:: Stated goal 1 ::
In the blog text below, rewrite the paragraph beginning "79% believed that nutritionally balanced children's dishes" as a bulleted list that keeps each of its figures.
:: Stated goal 2 ::
According to the blog text below, how many chefs took part in the What's Hot in 2011 survey?
:: Stated goal 3 ::
Carry on the blog text below from the point where it stops, extending its post on merchant cash advances.

:: Text excerpt ::

Thursday, March 17, 2011

A Restaurant Owner’s Guide to What’s Hot in 2011!

The National Restaurant Association surveyed professional chefs (members of the American Culinary Federation) on which foods, beverages, cuisines and culinary themes will be hot trends on restaurant menus. The What’s Hot in 2011 survey was conducted in the fall of 2010 among more than 1,500 chefs.

The chefs were given a list of 226 food and beverage items, cuisines, culinary themes and preparation methods, and were asked to rate each item as a “hot trend,” “yesterday’s news” or “perennial favorite” on restaurant menus in 2011. They also list the Top 20 trends and the Top trends by category.

79% believed that nutritionally balanced children’s dishes were a hot trend for 2011 and 72% thought half portions would be a hot trend. 46% thought the Panini is yesterday’s news and Sliders (56%) seem to be on the way out. 51% thought mussels, clams and oysters are a perennial favorite.

For a restaurant owner it may be an interesting read, especially if your business stays on top of what is the next new thing or thrives on being the first to offer a certain dish. After all, knowing that hummus, smaller portions, children’s salads and home-made ice cream were included in the hot trends for 2011 is a good thing.

If your business’ budget cannot support the purchase of “locally sourced meats and seafood” (#1 trend by category for main dishes), it may support the concept of “mini meals – small versions of an adult menu item” (# 4 trend by category under kids meals). If your business’ demographic supports families, then perhaps highlighting nutritionally balanced children’s dishes may prove to be a positive for your customers.

Take a look at the results,
Planning to keep up with the latest trend? Let us know.

Thursday, March 3, 2011

Purchasing Inventory using a Merchant Cash Advance

We would never suggest using a Merchant Cash Advance to go on a shopping spree, unless that spree was actually an opportunity to buy inventory at volume discounts. Such a purchase would maintain or advance your business.

As you know by reading this blog, a Merchant Cash Advance provides working capital that business owners can use to cover sudden expenses, disruptions in services, or to stabilize cash flow during emergencies. But the best use for a Merchant Cash Advance is as an investment in your company’s growth. How can small businesses determine whether a Merchant Cash Advance will help grow their company? First, determine the Return on Investment (ROI), taking care that the investment planned exceeds the all-in cost of the investment.

:: Information given ::
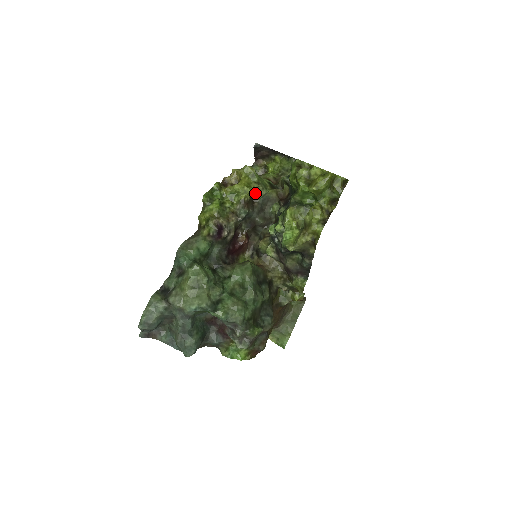
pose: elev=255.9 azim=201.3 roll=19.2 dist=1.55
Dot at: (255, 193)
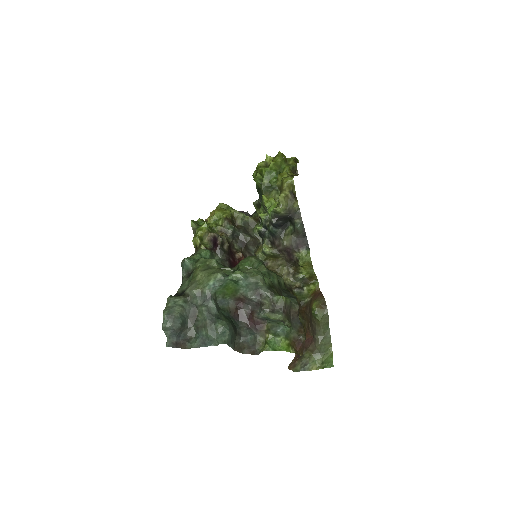
Dot at: (235, 219)
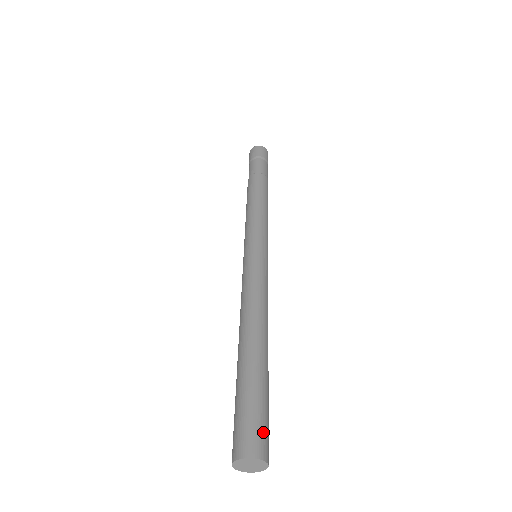
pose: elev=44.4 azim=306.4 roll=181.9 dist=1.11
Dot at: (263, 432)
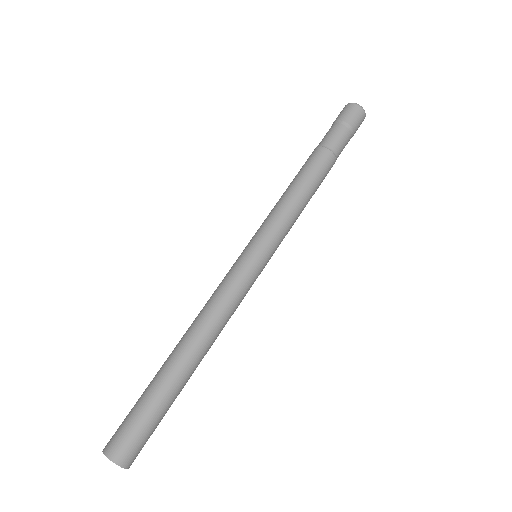
Dot at: (136, 444)
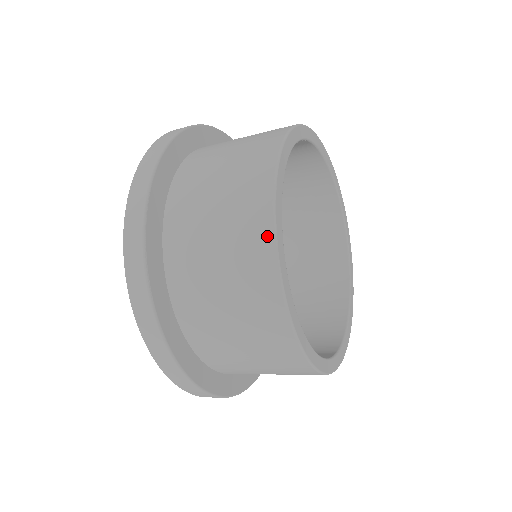
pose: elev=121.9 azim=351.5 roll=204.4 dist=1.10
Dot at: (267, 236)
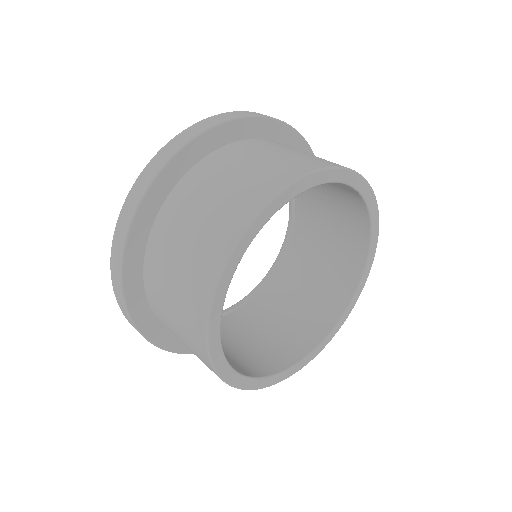
Dot at: (273, 190)
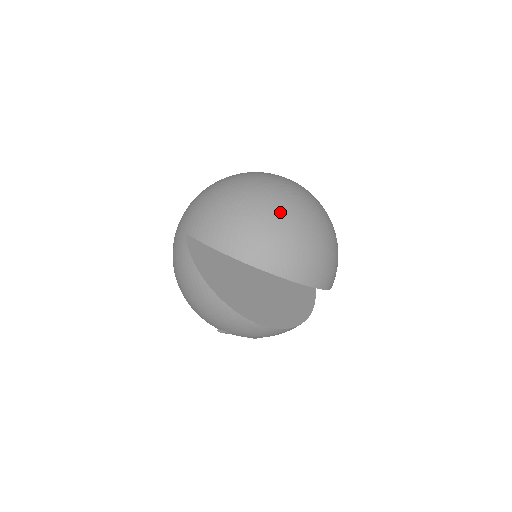
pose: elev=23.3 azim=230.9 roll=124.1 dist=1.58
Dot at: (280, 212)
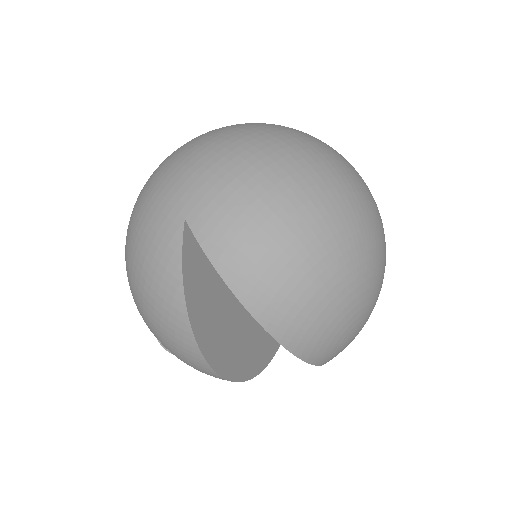
Dot at: (353, 272)
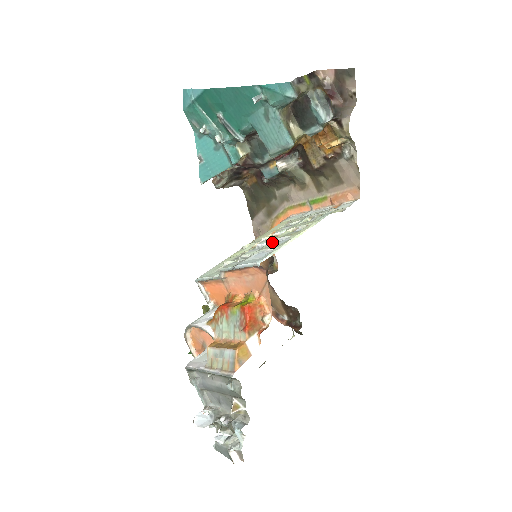
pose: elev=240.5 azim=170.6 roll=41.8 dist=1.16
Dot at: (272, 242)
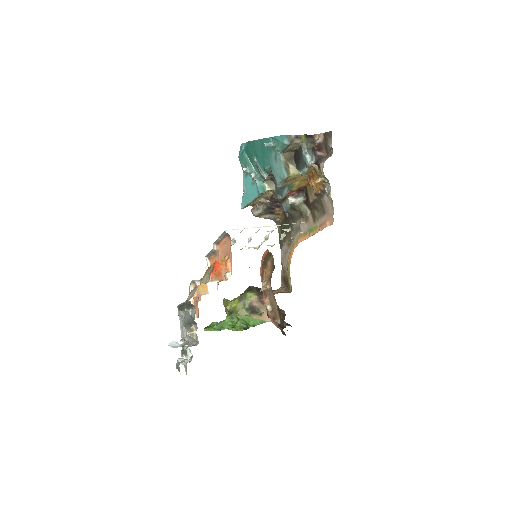
Dot at: occluded
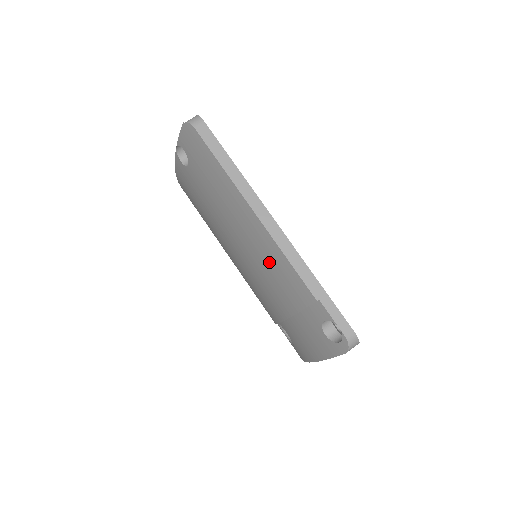
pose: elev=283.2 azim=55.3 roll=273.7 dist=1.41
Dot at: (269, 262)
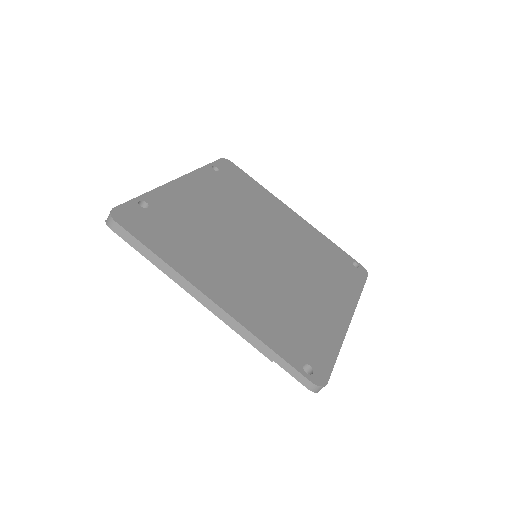
Dot at: occluded
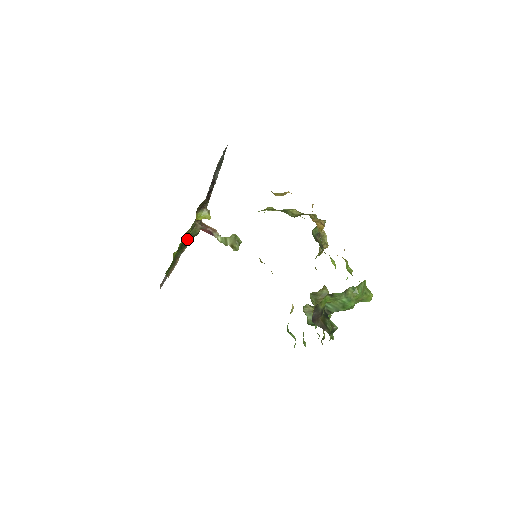
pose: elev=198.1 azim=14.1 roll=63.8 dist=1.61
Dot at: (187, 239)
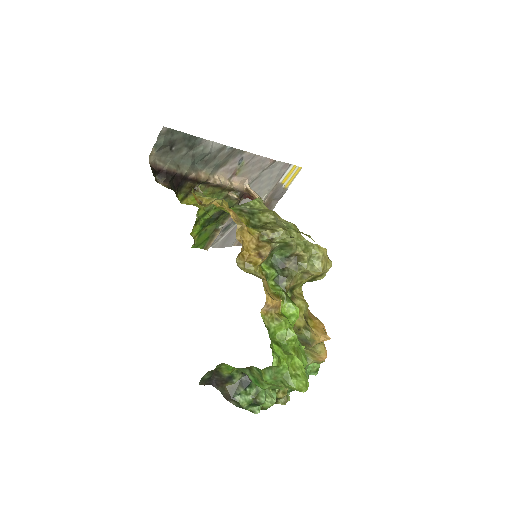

:: Output 1 ::
- 79% saw nutritionally balanced children's dishes as a hot trend for 2011.
- 72% saw half portions as a hot trend.
- 46% considered the Panini yesterday's news.
- Sliders (56%) appear to be on the way out.
- 51% rated mussels, clams and oysters a perennial favorite.

:: Output 2 ::
More than 1,500 chefs took part.

:: Output 3 ::
Managing cash flow well means buying enough inventory to keep customer orders filled but not so much that sitting merchandize must be discounted. Indeed, since inventory is arguably the largest asset on your business’ balance sheet, without careful planning, excess inventory can quickly wreak havoc with its cash flow. At the same time, passing up a great opportunity due to a lack of ready cash does not make good business sense.

Since many small businesses fail from a lack of planning, including inventory planning, owners should develop a preseason worksheet that is more than a budget or forecast of the season’s cash flow. Use the worksheet to create a strategic plan for inventory, sales, and discounts. Include unusual seasonal factors related to severe weather and other emergencies, but don’t forget holidays come with both related expenses and opportunities.

Here are some considerations when it comes to using a Merchant Cash Advance to help plan for and buy inventory:

Plan your business’ sales – For small businesses, a simple spreadsheet using the POS sales history can be all that is needed. Factor last year’s sales and make adjustments for unusual events, like severe weather, single promotions, items out of stock, etc. Include price increases or decreases by percentage based on a reading of an item’s potential for the upcoming season. A Merchant Cash Advance might be useful to buy the excess inventory of a less organized business owner.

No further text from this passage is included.